La comunidad jurídica internacional ha venido discutiendo la conveniencia de unificar el derecho privado, tradicionalmente separado entre civil y comercial, en un único régimen. Colombia, por supuesto no ha sido ajena a esta discusión y ya se encuentra radicado un proyecto que pretende cumplir con esta ambiciosa tarea.
Independientemente de qué tan conveniente resulte un proyecto de esta naturaleza, lo cierto es que cualquier intento de unificación requiere un extenso y juicioso trabajo. Nuestros códigos responden a una tradición jurídica que viene de siglos atrás y que se ha modernizado a través de un esfuerzo interpretativo en el que la academia, litigantes y jueces hemos tenido un papel fundamental. El derecho, como la sociedad misma, evoluciona y se ajusta a las nuevas realidades sociales. Siempre está en constante transformación.

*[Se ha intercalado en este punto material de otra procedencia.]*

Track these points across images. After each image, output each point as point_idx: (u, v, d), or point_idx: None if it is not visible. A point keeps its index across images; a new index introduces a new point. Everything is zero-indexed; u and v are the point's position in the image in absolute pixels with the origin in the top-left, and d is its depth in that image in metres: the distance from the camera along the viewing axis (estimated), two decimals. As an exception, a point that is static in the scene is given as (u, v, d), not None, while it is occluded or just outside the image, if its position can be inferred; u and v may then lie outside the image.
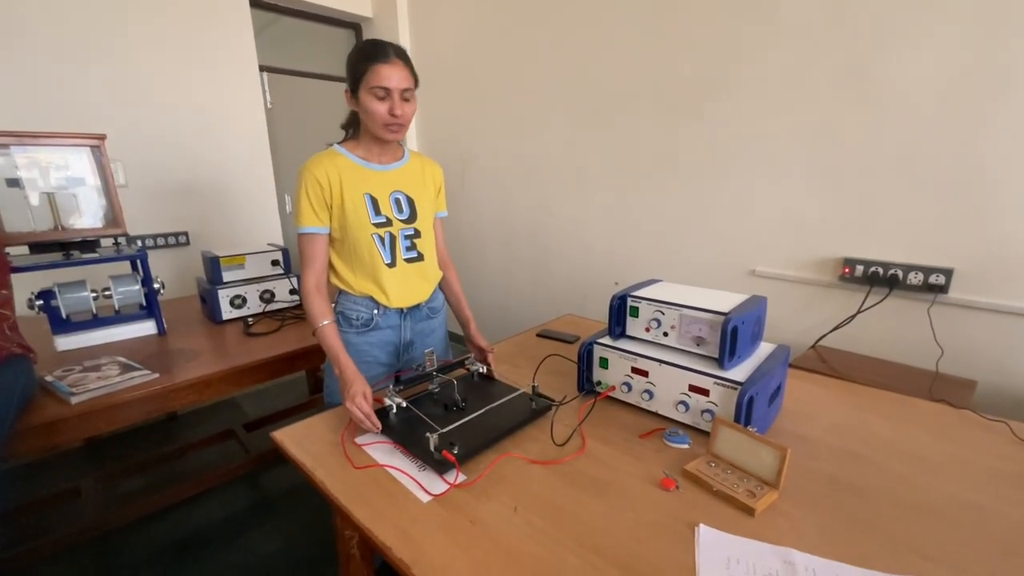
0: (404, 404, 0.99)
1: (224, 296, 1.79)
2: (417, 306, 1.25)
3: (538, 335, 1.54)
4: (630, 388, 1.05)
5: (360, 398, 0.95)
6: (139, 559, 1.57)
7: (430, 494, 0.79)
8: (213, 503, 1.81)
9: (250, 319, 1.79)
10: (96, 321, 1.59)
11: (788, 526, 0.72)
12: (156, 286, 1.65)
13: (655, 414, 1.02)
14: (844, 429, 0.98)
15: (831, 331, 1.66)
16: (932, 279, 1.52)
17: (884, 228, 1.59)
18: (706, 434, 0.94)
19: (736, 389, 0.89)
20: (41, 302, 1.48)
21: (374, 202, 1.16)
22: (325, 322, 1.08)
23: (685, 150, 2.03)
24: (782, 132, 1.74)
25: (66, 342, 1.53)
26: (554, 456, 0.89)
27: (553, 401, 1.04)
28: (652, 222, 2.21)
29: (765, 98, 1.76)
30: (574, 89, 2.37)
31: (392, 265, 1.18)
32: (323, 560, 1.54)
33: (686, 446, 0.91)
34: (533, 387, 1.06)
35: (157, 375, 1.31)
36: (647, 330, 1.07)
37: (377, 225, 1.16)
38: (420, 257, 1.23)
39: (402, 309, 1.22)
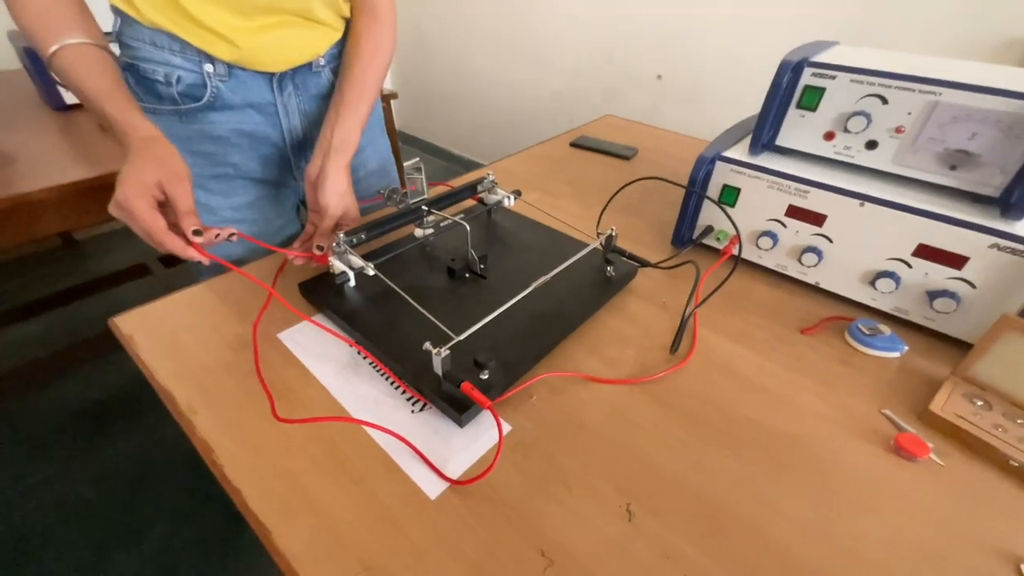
0: (371, 271, 0.51)
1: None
2: (308, 65, 0.64)
3: (573, 145, 1.00)
4: (775, 243, 0.59)
5: (141, 202, 0.41)
6: (48, 426, 1.23)
7: (445, 478, 0.37)
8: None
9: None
10: None
11: None
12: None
13: (823, 292, 0.59)
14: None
15: None
16: None
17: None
18: (929, 335, 0.53)
19: (1062, 263, 0.44)
20: None
21: None
22: (71, 40, 0.46)
23: None
24: None
25: None
26: (642, 372, 0.47)
27: (644, 262, 0.58)
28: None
29: None
30: None
31: None
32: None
33: (897, 355, 0.51)
34: (608, 236, 0.58)
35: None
36: (828, 137, 0.56)
37: None
38: None
39: (273, 73, 0.61)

La unificación del derecho privado es, sin duda, una labor titánica que requiere de las mentes más brillantes y conocedoras de ambos regímenes para que sumen esfuerzos y lograr un código a la medida acorde con las necesidades del país. Un código que sea coherente con nuestro pasado, que no niegue el presente y sea capaz de perdurar en el futuro. Por favor, no sigamos apostándole al afán y al facilismo legislativo en un proyecto de esta magnitud y que será el que determine todas las relaciones cotidianas de todos los colombianos. La unificación no puede ser tomada a la ligera ni evacuada, en términos de las abuelas, “como peluqueando bobos”.
El proyecto que fue radicado tiene varios problemas de técnica legislativa. Como lo señalan varios profesores de derecho civil, el proyecto tiende a ser una burda importación del código civil y comercial argentino; como si en Colombia fuéramos incapaces de decantar y estructurar nuestras propias normas de acuerdo a nuestra realidad, historia y, no menos importante, nuestra Constitución.
No puedo dejar de pensar que el proyecto es, por decir lo menos, ingenuo en muchas materias que deben ajustarse a las nuevas realidades sociales. Por ejemplo, en el Título que se refiere al Matrimonio en el Proyecto aparece, con muy buena intención, la siguiente definición: “El matrimonio es un contrato solemne por el cual dos personas naturales se unen con el fin de constituir familia”, un aparentemente avance en términos de igualdad y no discriminación frente a la norma vigente que define el matrimonio como: “un contrato solemne por el cual un hombre y una mujer se unen con el fin de vivir juntos, de procrear y de auxiliarse mutuamente”. Sin embargo, el cambio se vuelve intrascendente cuando el fin del matrimonio es constituir una familia y este término es definido en la Constitución como aquella que surge de la decisión libre “de un hombre y una mujer de contraer matrimonio o por la voluntad responsable de conformarla”. Flaco favor le hace a la igualdad este cambio insulso y bienintencionado pues el llamado que en su momento hizo la Corte Constitucional al legislador (Sentencia C 577 de 2011) para regular un aspecto tan sensible no se soluciona con una norma ordinaria que a simple vista parece igualitaria. Ese llamado implica una reforma constitucional para suprimir los términos hombre y mujer del artículo 42 de la Constitución.
Necesitamos una norma que sea válida, justa, eficaz, suficiente y clara. No una ley que será objeto de infinidad de demandas por inconstitucionalidad y que deba ser interpretada bajo los condicionamientos que defina la jurisprudencia Constitucional, de lo contrario no hicimos nada y mejor nos quedamos con lo que tenemos.